One of the reporters, who is also a respected member of the WordPress community, got in touch with me immediately.  He was only recycling a notice he'd seen on another site and didn't realize that I hadn't been contacted by the original author.

The original reporter, however, was somewhat less useful:

[O]ur policy is immediate, full disclosure. We also release a variety of tools to aid in the security testing process. It must be stressed that the burden of writing secure code is that of the developers. We encourage you to learn more about secure programming practices.

Am I responsible for writing secure code?  Absolutely.  And I test all of my code to the best of my ability before I release anything.  But just like every other developer on the market, I make the occasional mistake.

Nobody's perfect.

Had I been notified about this bug and given time to fix it, I would have.  And in doing so, I would have helped make several sites somewhat more secure.

The Real Issue

The real problem here isn't the security vulnerability, or even how it was reported.  It's how the community as a whole functions.

A few years ago, I discovered a nifty WordPress plugin on Google Code that let you create a file/document archive on your site.  I loved it!  I used it on my sites, on client sites, and talked it up at WordCamp.

Then, in 2007, the original author abandoned the project.

The next version of WordPress introduced changes that broke the plugin.  So I took the time to re-write it, clean up the code, and eventually update it to use Custom Post Types.  I placed my fork of the plugin in the official plugin repository and all was good.

This is how the community is supposed to function.  Developers help one another out.  If one guy can't keep going on a project, someone else can step in and take over.  That's the beauty of open source.

The problem with the security vulnerability wasn't actually with my version of the plugin, but was reported against the pre-fork version hosted on Google Code.  I've been able to verify that the current release doesn't suffer from the same issues, and have proactively patched the one issue that might crop up as a result of this report.
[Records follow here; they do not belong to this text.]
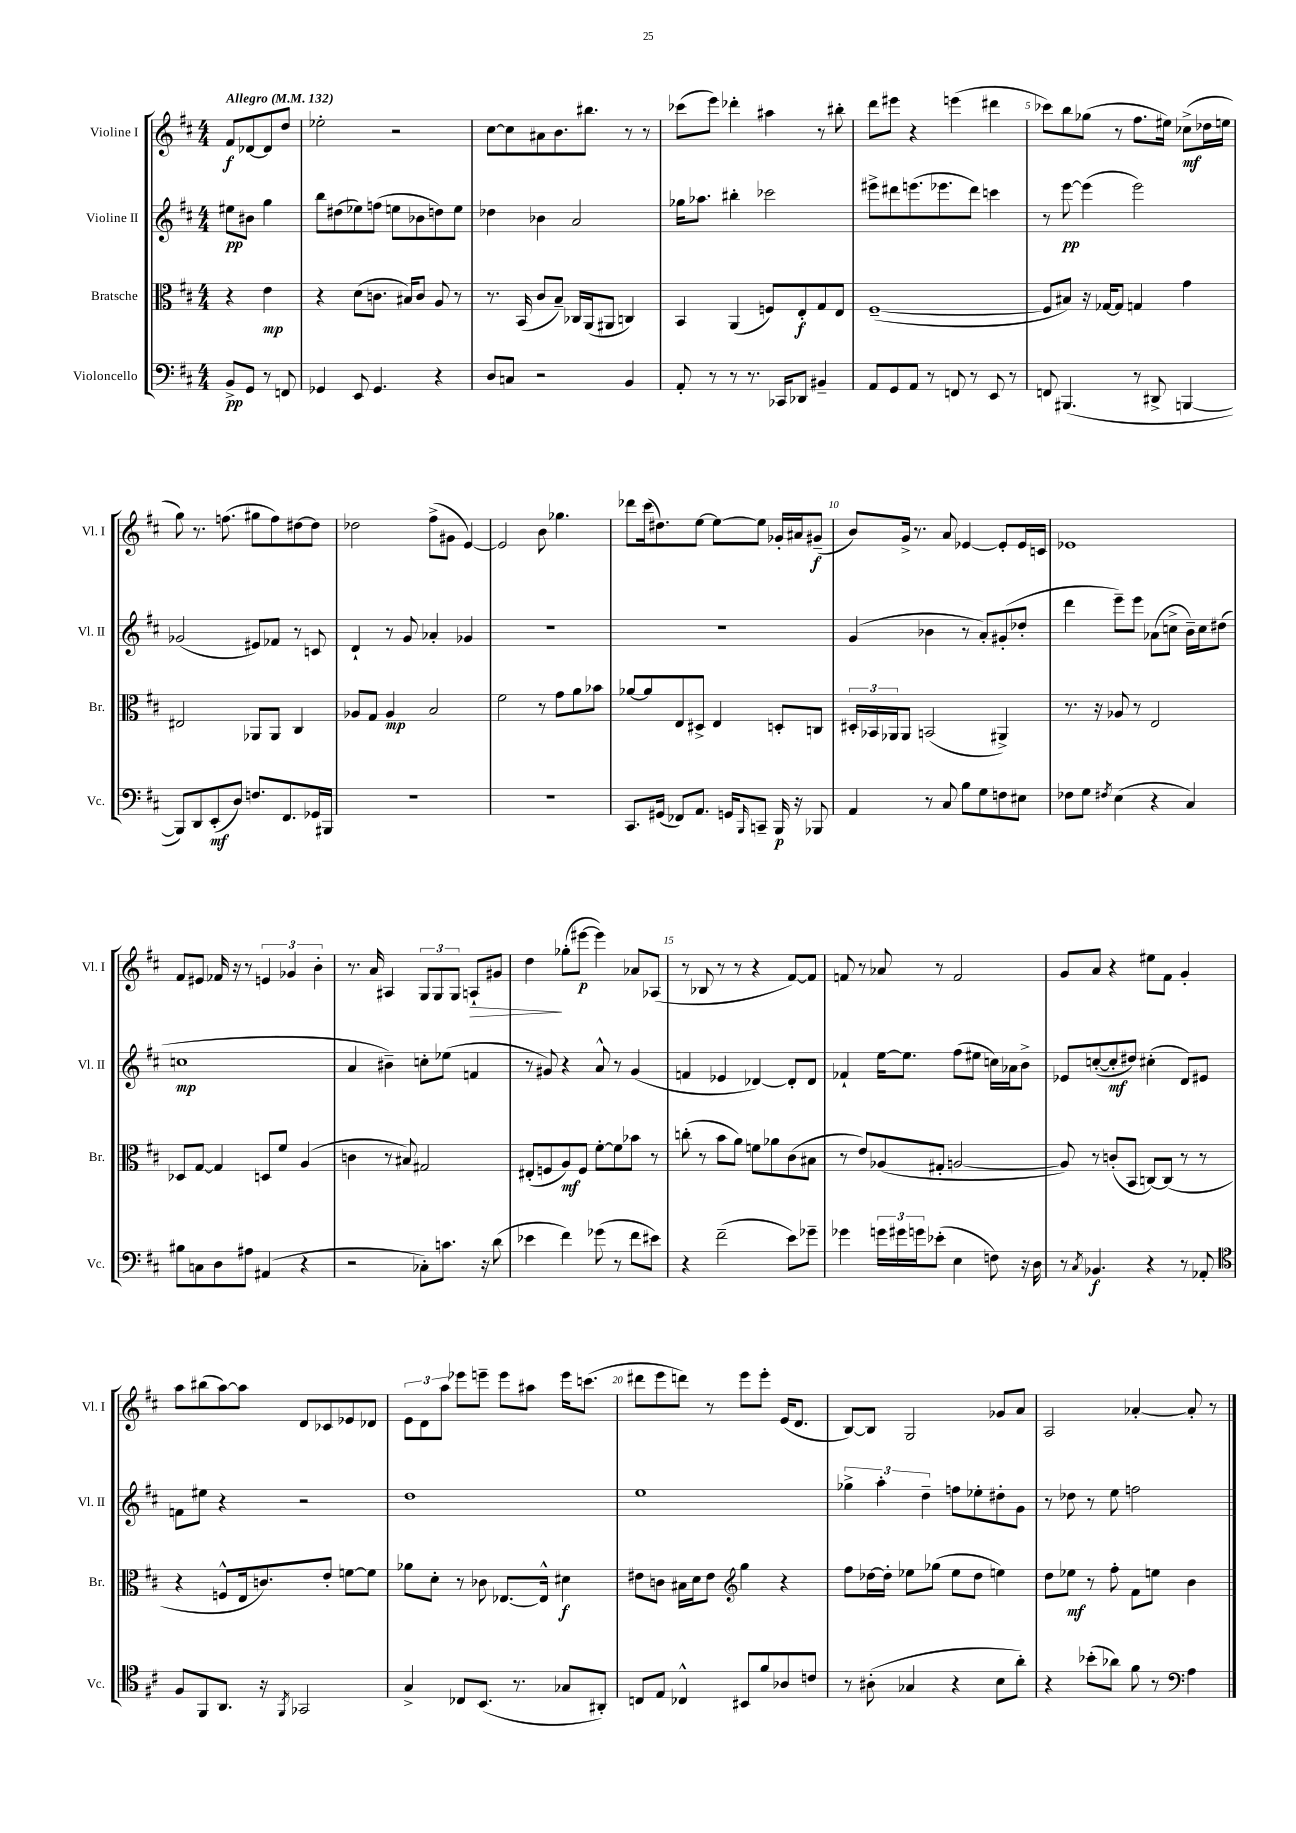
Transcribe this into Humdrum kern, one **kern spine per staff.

**kern	**kern	**kern	**kern
*staff4	*staff3	*staff2	*staff1
*clefF4	*clefC3	*clefG2	*clefG2
*k[f#c#]	*k[f#c#]	*k[f#c#]	*k[f#c#]
*M4/4	*M4/4	*M4/4	*M4/4
*MM132	*MM132	*MM132	*MM132
8BB^/L	4r	8ee#\L	8f#/L
8GG/J	.	8b#\J	[8d-/
8r	4e\	4gg\	8d-/]
8FF/	.	.	8dd/J
=	=	=	=
4GG-/	4r	8bb\L	2ee-'\
.	.	(8dd#\	.
8EE/	(8d\L	8ee-\)	.
4.GG-/	8.c\J	(8ff\J	.
.	.	8ee\L	2r
.	16B#/LK)	.	.
.	8c/J	8b-\	.
4r	8A/	8dd\)	.
.	8r	8ee\J	.
=	=	=	=
8D/L	8.r	4dd-\	[8cc#\L
8C/J	.	.	8cc#\]
.	(16BB/	.	.
2r	8c#/L	4b-\	8a#\
.	8B~/J)	.	8.b\
.	16C-/LL	2a/	.
.	(16AA/J	.	8.bb#\J
.	8AA#/J	.	.
4BB/	4C/)	.	8r
.	.	.	8r
=	=	=	=
8AA'/	4BB/	16gg-\LK	(8ccc-\L
.	.	8.aa-\J	.
8r	.	.	8eee\J)
8r	(4AA/	4bb#'\	4ddd-'\
8.r	.	.	.
.	8F/L)	2ccc-\	4aa#\
16CC-/LK	.	.	.
8DD-/J	8E'/	.	.
4BB#~/	8G/	.	8r
.	8E/J	.	8bb#'\
=	=	=	=
8AA/L	([1F#~	8eee#^\L	8ddd\L
8GG/	.	8ddd#\	8eee#\J
8AA/J	.	(8.eee\	4r
8r	.	.	.
.	.	8.eee-\	.
8FF/	.	.	(4eee\
8r	.	8ddd#\J)	.
8EE/	.	4ccc\	4ddd#\
8r	.	.	.
=	=	=	=
8FF/	8F#/]L	8r	8ccc-\L)
(4.BBB#/	8B#/J)	[8eee\	8bb\
.	16r	(4eee\]	(8gg-\J
.	[16G-/LK	.	.
.	8G-/]J	.	8r
8r	4G/	2eee\)	8.ff#\L
8DD#^/	.	.	.
.	.	.	16ee#\Jk)
[4BBB/	4g\	.	(8cc-^\L
.	.	.	16dd-\L
.	.	.	16ee\JJ
=	=	=	=
8BBB/]L)	2E#/	(2g-/	8gg\)
8DD/	.	.	8.r
(8EE'/	.	.	.
.	.	.	(8.ff\
8D/J)	.	.	.
8.F/L	8AA-/L	8e#/L)	8gg#\L
.	8AA-/J	8f-/J	8ff\)
8.FF#/	.	.	.
.	4C#/	8r	[8dd#\
16GG-/L	.	8c/	8dd#\]J
16BBB#/JJ	.	.	.
=	=	=	=
1r	8A-/L	4d`/	2dd-\
.	8G/J	.	.
.	4A-/	8r	.
.	.	8g/	.
.	2B/	4a-'/	(8ff#^\L
.	.	.	8g#\J
.	.	4g-/	[4e/)
=	=	=	=
1r	2f#\	1r	2e/]
.	8r	.	8b\
.	8g\L	.	4.gg-\
.	8a\	.	.
.	8b-\J	.	.
=	=	=	=
8.CC#/L	[8a-/L	1r	8ddd-\L
.	8a-/]	.	(16ccc#\k
(16GG#/Jk	.	.	8.dd#\)
8FF-/L)	8E/	.	.
8.AA/J	8D#^/J	.	[8ee\J
.	4E/	.	8ee\_L
16GG/LK	.	.	.
16qqBBB/	.	.	.
8CC~/J	.	.	8ee\]J
16BBB/	8D'/L	.	16g-'/LL
16r	.	.	16a#/J
8BBB-/	8C/J	.	(8g#~/J
=	=	=	=
4AA/	24D#'/LL	(4g/	8b/L)
.	24BB-/	.	.
.	24AA-/J	.	.
.	8AA-/J	.	16g^/Jk
.	.	.	8.r
8r	(2BB/	4b-\	.
8C#/	.	.	8a/
8B\L	.	8r	[4e-/
8G\	.	8a'/L)	.
8F\	4AA#^/)	(8g#'/	8e-'/]L
8E#\J	.	8dd-'/J	16e-/L
.	.	.	16c/JJ
=	=	=	=
8F-\L	8.r	4ddd\	1e-
8G\J	.	.	.
.	16r	.	.
8qF#/	.	.	.
(4E\	8A-/	8eee~\L)	.
.	8r	8eee\J	.
4r	2E/	(8a-\L	.
.	.	8cc^\J	.
4C#/)	.	16b~\LL)	.
.	.	16cc\J	.
.	.	(8dd#\J	.
=	=	=	=
8B#\L	8D-/L	1cc	8f#/L
8C\	[8G/J	.	8e#/J
8D\	4G/]	.	16f-/
.	.	.	16r
8A#\J	.	.	8r
(4AA#/	8D/L	.	6e/
.	8f#/J	.	.
.	.	.	6g-/
4r	(4A/	.	.
.	.	.	6b'\
=	=	=	=
2r	4c\	4a/	8.r
.	.	.	16a/
.	8r	4b#~\)	4A#/
.	8B#/)	.	.
8C-'\L)	2G#/	8cc'\L	12G/L
.	.	.	12G/
8.c\J	.	(8ee-\J	.
.	.	.	12G/J
.	.	4f/	8A`/L
16r	.	.	.
(8d\	.	.	8g#/J
=	=	=	=
4e-\	(8E#'/L	8r	4dd\
.	8F/	8g#/)	.
4f#\)	8A/)	4r	(8gg-'\L
.	8F/J	.	[8eee#\J
(8g-\	[8f#'\L	8a^^/	4eee#\])
8r	8f#\]	8r	.
8f#\L	8b-\J	(4g#/	8a-/L
8e#\J)	8r	.	(8A-/J
=	=	=	=
4r	(8cc'\	4f/	8r
.	8r	.	8B-/
(2f#~\	8b\L	4e-/	8r
.	8a\J)	.	8r
.	8f\L	[4d-/)	4r
.	8a-\	.	.
8e\L)	(8c#\	8d-'/]L	[8f#/L)
8g-~\J	8B#\J	8d-/J	8f#/]J
=	=	=	=
4g-\	8r	4f-`/	8f/
.	8e/L)	.	8r
24g\LL	(8A-/	[16ee\LK	8a-/
24g#\	.	.	.
.	.	8.ee\]J	.
24g\J	.	.	.
(8e-'\J	8G#'/J	.	8r
4E\	[2A/	(8ff#\L	2f/
.	.	8ee#\J	.
8F\)	.	16cc\LL)	.
.	.	16a-\J	.
16r	.	8b^\J	.
16D\	.	.	.
=	=	=	=
8r	8A/])	8e-/L	8g/L
8qC#/	.	.	.
4.BB-/	8r	([8cc'/	8a/J
.	(8c'/L	8cc'/]	4r
.	8BB/J	8dd#/J)	.
4r	[8C/L)	(4cc#'\	8ee#\L
.	(8C/]J	.	8f#\J
8r	8r	8d/L)	4g'/
8AA-'/	8r	8e#/J	.
=	=	=	=
*clefC4	*	*	*
8F#/L	4r	8f\L	8aa\L
8FF#/	.	8ee#\J	(8bb#\
8.AA/J	8F^^/L	4r	[8aa\)
.	16E/k	.	8aa\]J
16r	8.c/)	.	.
8qFF#/	.	.	.
2GG-/	.	2r	8d/L
.	8e'/J	.	8c-/
.	[8f\L	.	8e-/
.	8f\]J	.	8d-/J
=	=	=	=
4G^/	8a-\L	1dd	12e\L
.	.	.	12d\
.	8d'\J	.	.
.	.	.	12aa\J
8C-/L	8r	.	8eee-\L
(8.BB/J	8c-\	.	8eee~\J
.	[8.E-/L	.	8eee\L
8.r	.	.	.
.	.	.	8aa#\J
.	16E-^^/]Jk	.	.
8G-/L	4d#\	.	16eee\LK
.	.	.	(8.ccc\J
8AA#'/J)	.	.	.
=	=	=	=
8C/L	8e#\L	1ee	8ddd#\L
8E/J	8c\J	.	8eee\
4C-^^/	16B#\LL	.	8ddd\J)
.	16d\J	.	.
.	8e#\J	.	8r
*	*clefG2	*	*
8BB#/L	4gg\	.	8eee\L
8f#/	.	.	8eee'\J
8A-/	4r	.	(16e/LK
.	.	.	8.d/J
8c/J	.	.	.
=	=	=	=
8r	8ff#\L	6gg-^\	[8B/L)
(8A#'\	[16dd-\L	.	8B/]J
.	.	6aa'\	.
.	16dd-'\]JJ	.	.
4G-/	8ee-\L	.	2G/
.	.	6dd~\	.
.	(8gg-\J	.	.
4r	8ee-\L	8ff\L	.
.	8dd-\J	8ee-'\	.
8B\L	4ee\)	8dd#'\	8g-/L
8a'\J)	.	8g\J	8a/J
=	=	=	=
4r	8dd\L	8r	2A/
.	8ee-\J	8dd-\	.
(8b-'\L	8r	8r	.
8a-\J)	8ff#'\	8ee\	.
8f#\	8f#\L	2ff\	[4a-'/
8r	8ee\J	.	.
*clefF4	*	*	*
4A\	4b\	.	8a-'/]
.	.	.	8r
==	==	==	==
*-	*-	*-	*-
Unfortunately, the original reporter didn't contact me about the issue, so I couldn't clear things up.

And subsequent reporters actually linked the report back to my post-fork version of the plugin, essentially linking the new, secure versions to the old, insecure one.

On the one hand, we have developers going out of their way to help one another.  On the other hand, we have developers sitting on their laurels and mis-reporting information that ends up hurting one another.

The real problem here is one of a massive communication breakdown.


One of the first re-posters of the security notice has clarified things on his site to explain that the vulnerability is actually present in the old, abandoned pre-fork version of the plugin.

The original poster has re-scanned the updated version and verified that no vulnerabilities were detected in the current release. His notice remains on the site, though, as it is accurate for the pre-fork version that triggered it in the first place. However, anyone can contact him directly to verify that the current version is tested to be secure.